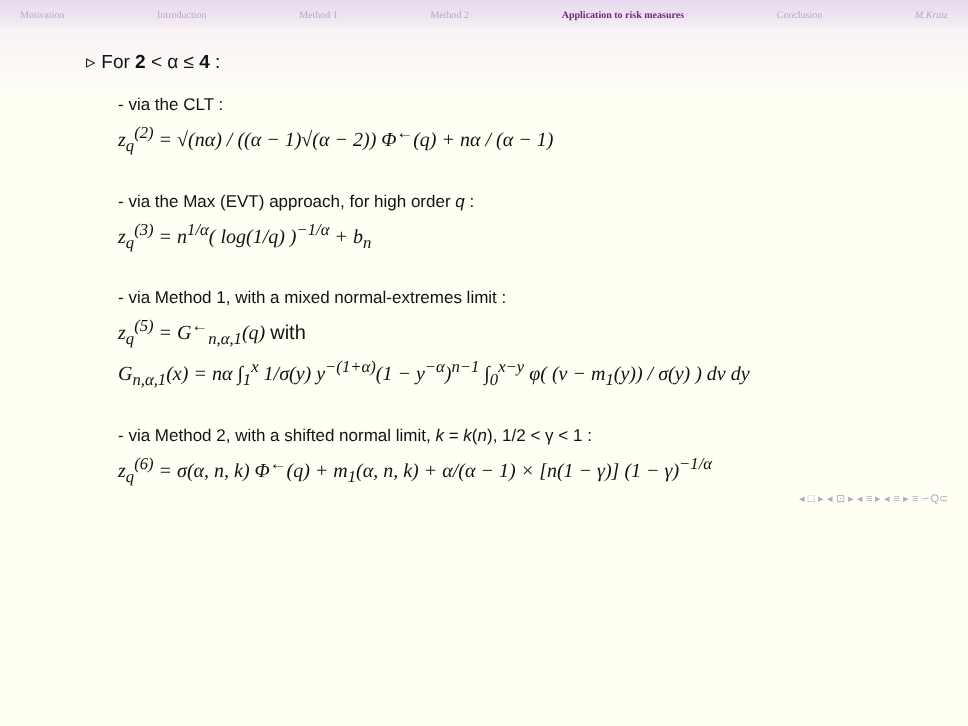Motivation Introduction Method 1 Method 2 Application to risk measures Conclusion M.Kratz
▹ For 2 < α ≤ 4 :
- via the CLT :
z<sub>q</sub><sup>(2)</sup> = √(nα) / ((α − 1)√(α − 2)) Φ<sup>←</sup>(q) + nα / (α − 1)
- via the Max (EVT) approach, for high order q :
z<sub>q</sub><sup>(3)</sup> = n<sup>1/α</sup>( log(1/q) )<sup>−1/α</sup> + b<sub>n</sub>
- via Method 1, with a mixed normal-extremes limit :
z<sub>q</sub><sup>(5)</sup> = G<sup>←</sup><sub>n,α,1</sub>(q) with
G<sub>n,α,1</sub>(x) = nα ∫<sub>1</sub><sup>x</sup> 1/σ(y) y<sup>−(1+α)</sup>(1 − y<sup>−α</sup>)<sup>n−1</sup> ∫<sub>0</sub><sup>x−y</sup> φ( (v − m<sub>1</sub>(y)) / σ(y) ) dv dy
- via Method 2, with a shifted normal limit, k = k(n), 1/2 < γ < 1 :
z<sub>q</sub><sup>(6)</sup> = σ(α, n, k) Φ<sup>←</sup>(q) + m<sub>1</sub>(α, n, k) + α/(α − 1) × [n(1 − γ)] (1 − γ)<sup>−1/α</sup>
◂ □ ▸ ◂ ⊡ ▸ ◂ ≡ ▸ ◂ ≡ ▸ ≡ ∽Q⊂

▸ **To do**
Each line of the data must be restated exactly, and the pictures must be left out.

▸ **Answer space**
Motivation Introduction Method 1 Method 2 Application to risk measures Conclusion M.Kratz
▹ For 2 < α ≤ 4 :
- via the CLT :
z<sub>q</sub><sup>(2)</sup> = √(nα) / ((α − 1)√(α − 2)) Φ<sup>←</sup>(q) + nα / (α − 1)
- via the Max (EVT) approach, for high order q :
z<sub>q</sub><sup>(3)</sup> = n<sup>1/α</sup>( log(1/q) )<sup>−1/α</sup> + b<sub>n</sub>
- via Method 1, with a mixed normal-extremes limit :
z<sub>q</sub><sup>(5)</sup> = G<sup>←</sup><sub>n,α,1</sub>(q) with
G<sub>n,α,1</sub>(x) = nα ∫<sub>1</sub><sup>x</sup> 1/σ(y) y<sup>−(1+α)</sup>(1 − y<sup>−α</sup>)<sup>n−1</sup> ∫<sub>0</sub><sup>x−y</sup> φ( (v − m<sub>1</sub>(y)) / σ(y) ) dv dy
- via Method 2, with a shifted normal limit, k = k(n), 1/2 < γ < 1 :
z<sub>q</sub><sup>(6)</sup> = σ(α, n, k) Φ<sup>←</sup>(q) + m<sub>1</sub>(α, n, k) + α/(α − 1) × [n(1 − γ)] (1 − γ)<sup>−1/α</sup>
◂ □ ▸ ◂ ⊡ ▸ ◂ ≡ ▸ ◂ ≡ ▸ ≡ ∽Q⊂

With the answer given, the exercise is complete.